There is no universally agreed upon standard for a big data stack. The NoSQL and big data movements are still in their infancy. It will likely be several years before a single "LAMP"-style stack becomes normalized.
Data collected by telecommunications companies from our cell phones can be used as an input into predictive algorithms. This technique is only beginning and will continue to grow as the number of data sources about our individual activities increases over the next decade.
It is interesting Facebook chose HBase over its own Cassandra NoSQL database, but as the article describes the eventual consistency model was not the right fit for real time messaging. Good for Facebook that technical considerations trumped potential intra-company political conflicts by not backing Apache Cassandra, which they open sourced in 2008.
EMC is making major inroads into cloud computing and the big data space. Their latest acqusition of Isilon, comes after they bought Greenplum, a data warehouse provider, in July.
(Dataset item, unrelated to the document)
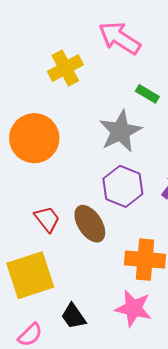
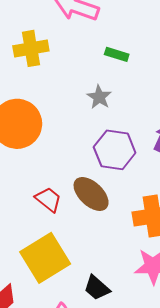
yellow cross: (65, 68) -> (31, 48), turned 32
gray star: (120, 131) -> (99, 97), size x0.6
PhysOrg.com describes a new supercomputer benchmark which differs from the current standard, Linpack. Linpack is a computationally intensive benchmark that contains a small executable and measures a machine’s double precision floating point operations per second (FLOPS). The new benchmark, Graph500, instead measures how well a system analyzes graph-based structures with a large data set. The actual mentions several fields such as the natural sciences in which this benchmark is more applicable than Linpack for measuring how fast a supercomputer can solve real world problems.
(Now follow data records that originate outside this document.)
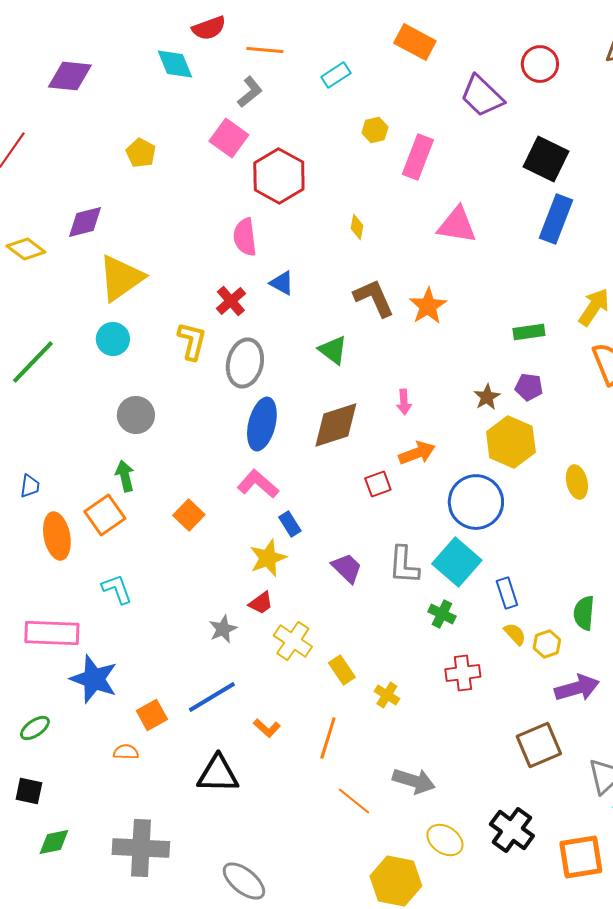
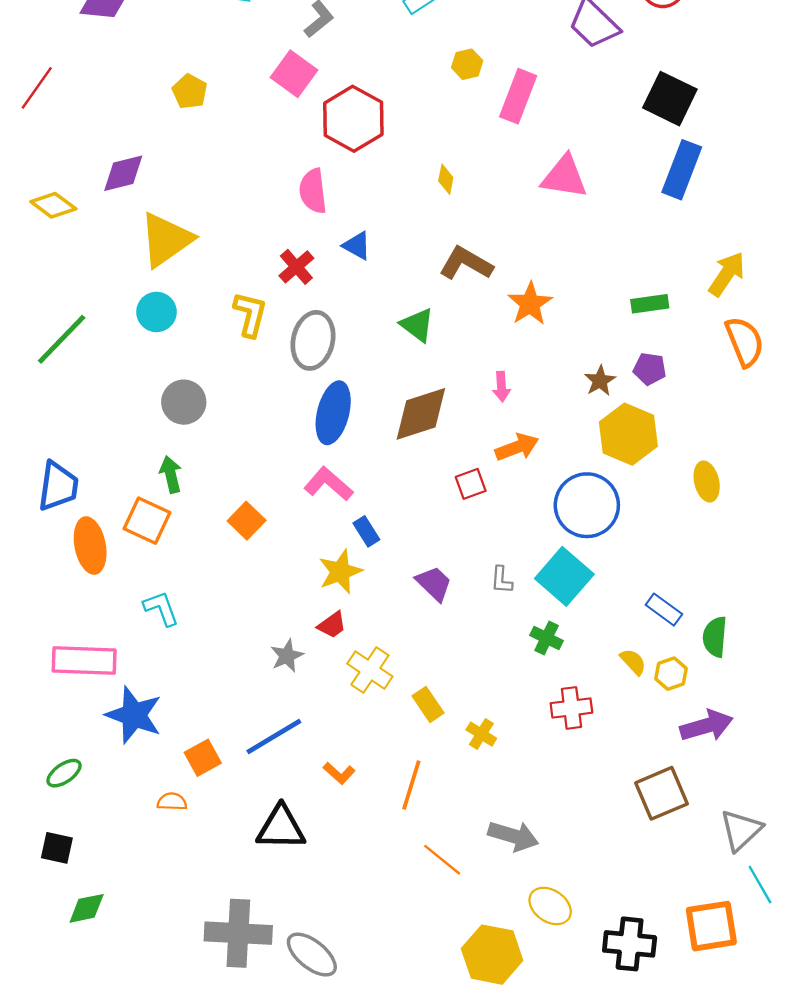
brown L-shape: (374, 298) -> (466, 263), turned -36
orange star: (428, 306) -> (530, 304), moved
blue trapezoid: (30, 486) -> (58, 486), size x1.8
orange square: (105, 515) -> (147, 521), turned -30
gray L-shape: (404, 565) -> (502, 580), size x0.6
blue rectangle: (507, 593) -> (664, 610), moved, turned -36
black cross: (512, 830) -> (630, 944), moved, turned -30
gray cross: (141, 848) -> (238, 933), moved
Yesterday, Google introduced a new tool for working with messy data sets and cleaning inconsistencies.
This article is worth checking out for the visualization alone. It discusses Gravity, a new startup that is creating a web application that crawls social networking sites and produces a profile of you and your friends’ interests. The purpose of the profile is to provide insight into who in your social network shares interests with you. You may discover casual acquaintances actually share things in common that you never knew about. Discovery and visualization are two major facets of the coming data revolution.
ReadWriteWeb does a good job of bringing together multiple sources to compare current NoSQL solutions.
For online businesses, user interface and data field design have a major impact on profits. This article presents an interesting perspective by Expedia on how their website was losing millions of dollars in incomplete transactions due to user confusion.